**Zu bearbeitende Aufgaben:**
- A) Wie viele Mitbewohner hat die WG, in der Xavier im Text über sein Jahr in Barcelona landet?
- B) Aktualisiere in den Datensätzen die Zeilen von der Zeile mit „Notwithstanding its Apple“ bis zur Zeile mit „Latency up to 30 seconds“, beide einschließlich, und ersetze darin „HLS“ durch „HTTP Live Streaming“, ohne sonst etwas zu ändern. Gib nur diese Zeilen wieder.

**Vorliegender Text:**
%%

BARCELONA FÜR EIN JAHR

Die Euro-WG

Ein Student in der Fremde

Das Schlimmste am Studium ist das Ende. Der unausweichliche Abschied ins Berufleben naht - einen Schritt, den der französische Wirtschafts-Student Xavier (Romain Duris) noch nicht zu gehen bereit ist. Er zögert die Abnabelung vom Katheder um ein Jahr hinaus und bewirbt sich stattdessen um einen Studienplatz im inner-europäischen Erasmus-Programm. Barcelona für ein Jahr - es hätte schlimmer kommen können.
Die Bürokratie, Mama und Freundin zeigen sich widerborstig, unerbittliches Weichklopfen trägt aber letztlich den Sieg davon: Xavier findet sich unter katalanischer Sonne wieder. Mit einem realistisch-zwinkernden Auge erzählt Regisseur und Drehbuch-Autor Cédric Klapisch von den Versuchen, sich in der neuen Sprache zu orientieren, eine geeignete Wohnung zu finden und das vorübergehende Scheitern als Chance zu begreifen. Am Ende landet Xavier in einer WG, die ein Traum für jeden Austauschstudenten ist: Altbau, unaufgeräumtes Wohnzimmer, sechs internationale Mitbewohner - und alle wie er auf Zeit vor Ort.

%%

**Eingabedaten:**
%%

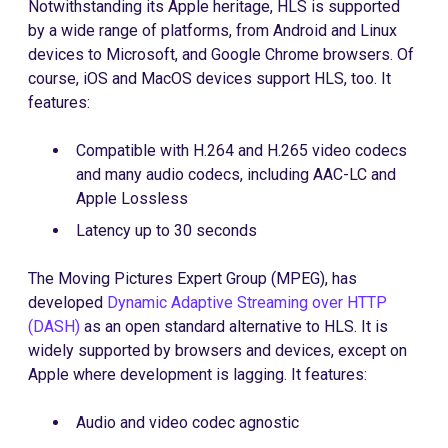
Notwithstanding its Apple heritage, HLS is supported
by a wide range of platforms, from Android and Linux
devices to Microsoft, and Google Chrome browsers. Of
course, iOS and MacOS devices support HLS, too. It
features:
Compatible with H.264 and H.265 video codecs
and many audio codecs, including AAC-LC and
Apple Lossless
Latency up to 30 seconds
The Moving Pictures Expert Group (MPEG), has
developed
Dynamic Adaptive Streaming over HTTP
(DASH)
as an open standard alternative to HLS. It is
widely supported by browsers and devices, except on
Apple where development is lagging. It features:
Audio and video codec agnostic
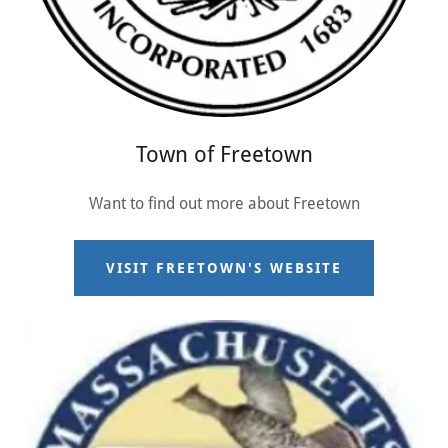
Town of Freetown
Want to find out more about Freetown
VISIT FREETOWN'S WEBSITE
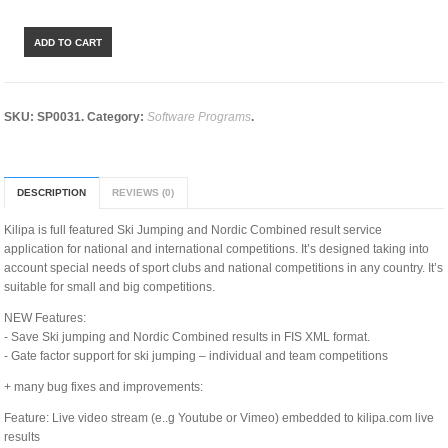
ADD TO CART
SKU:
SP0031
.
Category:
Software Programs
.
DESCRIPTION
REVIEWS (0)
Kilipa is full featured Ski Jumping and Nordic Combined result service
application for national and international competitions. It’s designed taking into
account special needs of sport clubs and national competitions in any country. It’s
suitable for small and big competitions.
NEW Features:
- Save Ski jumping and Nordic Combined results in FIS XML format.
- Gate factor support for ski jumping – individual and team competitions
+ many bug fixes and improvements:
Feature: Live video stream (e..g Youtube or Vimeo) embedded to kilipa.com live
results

%%
%%

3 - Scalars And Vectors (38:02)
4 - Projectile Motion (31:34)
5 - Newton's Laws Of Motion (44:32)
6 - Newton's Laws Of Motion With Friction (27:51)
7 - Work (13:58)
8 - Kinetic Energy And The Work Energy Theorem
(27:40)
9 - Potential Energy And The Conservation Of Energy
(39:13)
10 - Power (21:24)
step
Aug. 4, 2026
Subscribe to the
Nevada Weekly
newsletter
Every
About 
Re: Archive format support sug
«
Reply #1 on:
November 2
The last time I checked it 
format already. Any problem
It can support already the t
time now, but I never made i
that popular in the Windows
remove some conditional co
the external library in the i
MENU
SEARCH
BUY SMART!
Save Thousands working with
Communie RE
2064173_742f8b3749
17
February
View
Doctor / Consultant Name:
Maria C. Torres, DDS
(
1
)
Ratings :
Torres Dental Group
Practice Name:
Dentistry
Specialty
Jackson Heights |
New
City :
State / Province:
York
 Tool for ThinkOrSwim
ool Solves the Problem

%%
%%

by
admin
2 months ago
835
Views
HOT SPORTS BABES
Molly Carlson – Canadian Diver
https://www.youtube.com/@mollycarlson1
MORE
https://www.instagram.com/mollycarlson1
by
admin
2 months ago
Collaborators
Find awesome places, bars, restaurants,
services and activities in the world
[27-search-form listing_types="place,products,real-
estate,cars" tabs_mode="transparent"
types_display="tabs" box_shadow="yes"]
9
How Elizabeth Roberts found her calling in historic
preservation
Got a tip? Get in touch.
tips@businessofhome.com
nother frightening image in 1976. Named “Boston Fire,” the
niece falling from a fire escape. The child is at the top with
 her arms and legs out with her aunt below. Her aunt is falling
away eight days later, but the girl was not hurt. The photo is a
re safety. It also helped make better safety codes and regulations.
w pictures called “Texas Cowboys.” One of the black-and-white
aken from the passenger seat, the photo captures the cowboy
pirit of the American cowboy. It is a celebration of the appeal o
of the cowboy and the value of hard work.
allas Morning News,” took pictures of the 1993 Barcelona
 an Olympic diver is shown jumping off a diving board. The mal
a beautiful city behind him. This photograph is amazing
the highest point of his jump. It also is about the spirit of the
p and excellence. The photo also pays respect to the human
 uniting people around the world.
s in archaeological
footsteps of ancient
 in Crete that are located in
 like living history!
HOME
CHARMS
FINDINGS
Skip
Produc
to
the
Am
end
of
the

%%

**Ergebnisse:**
- A) Sechs internationale Mitbewohner.

- B)
Notwithstanding its Apple heritage, HTTP Live Streaming is supported
by a wide range of platforms, from Android and Linux
devices to Microsoft, and Google Chrome browsers. Of
course, iOS and MacOS devices support HTTP Live Streaming, too. It
features:
Compatible with H.264 and H.265 video codecs
and many audio codecs, including AAC-LC and
Apple Lossless
Latency up to 30 seconds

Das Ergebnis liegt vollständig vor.